Another interesting Prophet article that does a deep dive on using it for real world predictions. Prophet gives you something okeish quickly, but requires careful monitoring and intervention.

The dangerous trend

The trend explains the majority of the prediction and, as pointed out in Is Facebooks Prophet the Time-Series Messiah, or Just a Very Naughty Boy, it is dangerous. And also, only explainable by external factors. Small values of changepoint_prior_scale lead to better generalization.

Prophet by default does not introduce changepoints in the last 20% of the series, precisely to avoid dangerous inferences of the trend (by modeling the slope of the last piece of the trend with a small number of points at the end), but in this case, it worked better for them to push this frontier further.

Weak weekly seasonality

They claim that weekly seasonality is limited. They didn’t have good results modeling weekly seasonality, particularly to model rapid drops on Sundays. Not sure about their explanation: they claim that increasing the Fourier order of the weekly seasonality is not useful because fast variations of the signal won’t be captured if the signal is only sampled 7 times. But you are not wanting to capture many rapid variations, only a sharp drop on Saturday, so the sampling shouldn’t be a problem there.

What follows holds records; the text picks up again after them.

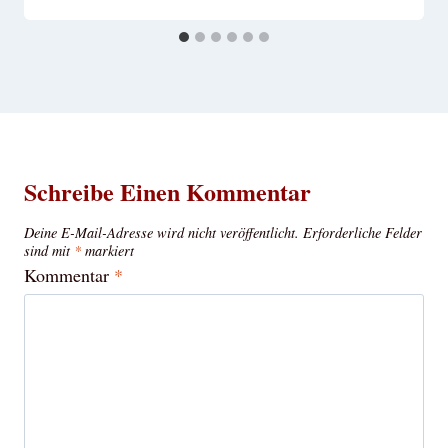
Schreibe Einen Kommentar
Deine E-Mail-Adresse wird nicht veröffentlicht.
Erforderliche Felder
sind mit
*
markiert
Kommentar
*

Would love to know more about their solution:

stacking two models, including our Prophet model and a statistical model computing predictions based on the average weight of week days over the last 6 weeks.

Holidays

A well known problem pointed out by them is:

it is often difficult to know whether a recurring event is already included in prophet’s seasonality or whether it needs to be flagged manually to help the algorithm.

And not sure either about their solution:

We observed similar issues with various public holidays that are moving around every year, and we sometimes had to stack Prophet with a statistical model to better fit holidays’ effects. However, we do not have any consistent solution to offer.

You will need to feature cross yourself:

Example: let’s say that you have an impact on your time-series at Business Day + 1 after a holiday (HBD+1). Then providing Prophet with an event “HBD+1” will allow it to better fit this effect. But here, the impact depends largely on whether the day HBD+1 is on a Monday, Saturday etc. And It is not linear nor multiplicative. Hence you’ll have to add all the features “HBD+1_monday”, “HBD+1_tuesday”,…

And as the author says, other methods don’t really require that (e.g., tree-based inference), but everything is a tradeoff: you then might have very high run times cart - Pre-computing feature crosses when using XGBoost? - Cross Validated (stackexchange.com)

History length

Another well known problem of Prophet is the inability to put weight on observations:

Interestingly, sometimes adding more historical data can be counterproductive and lead to a drop in forecast accuracy. Prophet does not allow to put more weight on the most recent observations, so more data can lead to a decrease of forecast accuracy.

Hyperparams and instability

Regarding hyperparameters:

Re-training the model every month had better results. In conclusion, despite the temporal cross-validation the hyperparameters were not stable across time.

I wonder how many months the author include (I suspect that if the CV does not have a whole year, this is more likely. Also, COVID as the author points out).

Alternatives

If you want to provide some explainability and build a decent model easily and quickly, Prophet is an option to consider. However if you care about stability and forecast accuracy, consider using another kind of algorithm, such as tree-based models, Orbit or DeepAR.